[Dataset items]
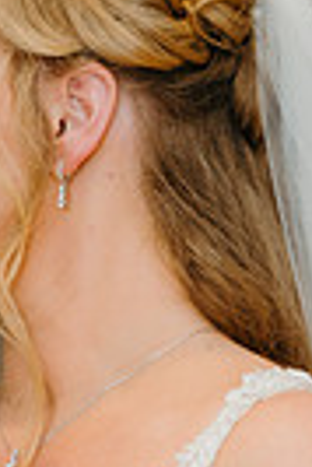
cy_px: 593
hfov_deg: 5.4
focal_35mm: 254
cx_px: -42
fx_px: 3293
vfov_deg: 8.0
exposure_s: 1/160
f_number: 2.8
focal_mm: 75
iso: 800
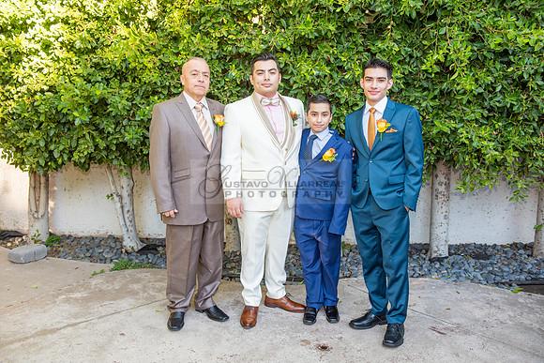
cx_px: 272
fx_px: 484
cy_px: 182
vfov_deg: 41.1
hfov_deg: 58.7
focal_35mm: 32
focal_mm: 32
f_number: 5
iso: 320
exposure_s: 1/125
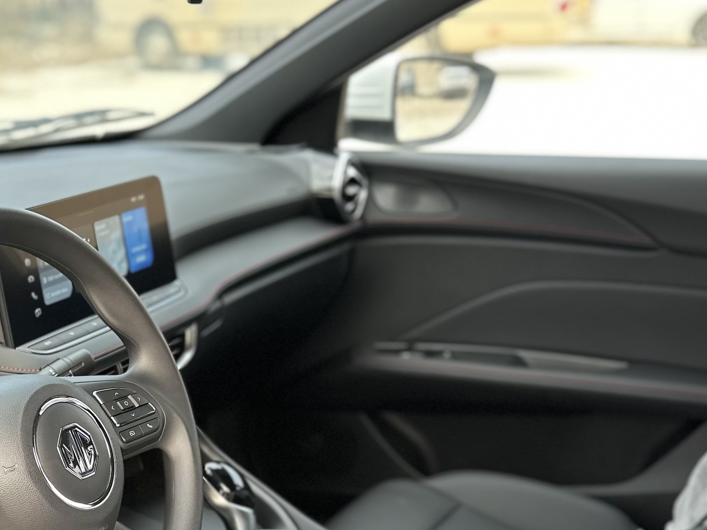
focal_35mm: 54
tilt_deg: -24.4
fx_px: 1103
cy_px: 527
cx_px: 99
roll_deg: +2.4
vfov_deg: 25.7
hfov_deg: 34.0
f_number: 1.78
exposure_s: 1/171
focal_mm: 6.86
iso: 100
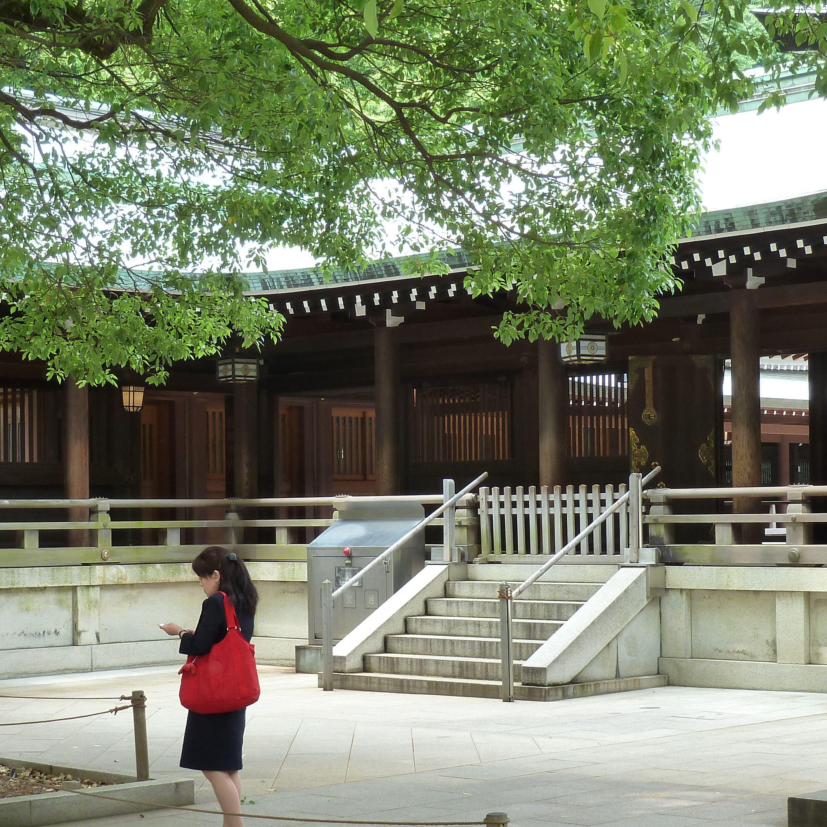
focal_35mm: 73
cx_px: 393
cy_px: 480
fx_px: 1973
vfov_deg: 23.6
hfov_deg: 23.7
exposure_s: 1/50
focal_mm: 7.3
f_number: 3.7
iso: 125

---

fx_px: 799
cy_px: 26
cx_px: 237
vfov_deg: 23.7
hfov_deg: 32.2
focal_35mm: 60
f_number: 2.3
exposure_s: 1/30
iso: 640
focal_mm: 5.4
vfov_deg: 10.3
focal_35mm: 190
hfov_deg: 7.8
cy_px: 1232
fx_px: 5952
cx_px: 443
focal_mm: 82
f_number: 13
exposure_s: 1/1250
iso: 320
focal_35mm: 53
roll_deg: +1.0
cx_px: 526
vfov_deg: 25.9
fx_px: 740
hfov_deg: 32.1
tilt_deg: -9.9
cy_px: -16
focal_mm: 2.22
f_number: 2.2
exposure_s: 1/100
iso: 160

# Brief:
Every line above from the line with "focal_mm: 5.4" to the line with "exposure_s: 1/100", inclusive, must be returned exactly; no other line belongs in the reply.

# Solution to the problem:
focal_mm: 5.4
vfov_deg: 10.3
focal_35mm: 190
hfov_deg: 7.8
cy_px: 1232
fx_px: 5952
cx_px: 443
focal_mm: 82
f_number: 13
exposure_s: 1/1250
iso: 320
focal_35mm: 53
roll_deg: +1.0
cx_px: 526
vfov_deg: 25.9
fx_px: 740
hfov_deg: 32.1
tilt_deg: -9.9
cy_px: -16
focal_mm: 2.22
f_number: 2.2
exposure_s: 1/100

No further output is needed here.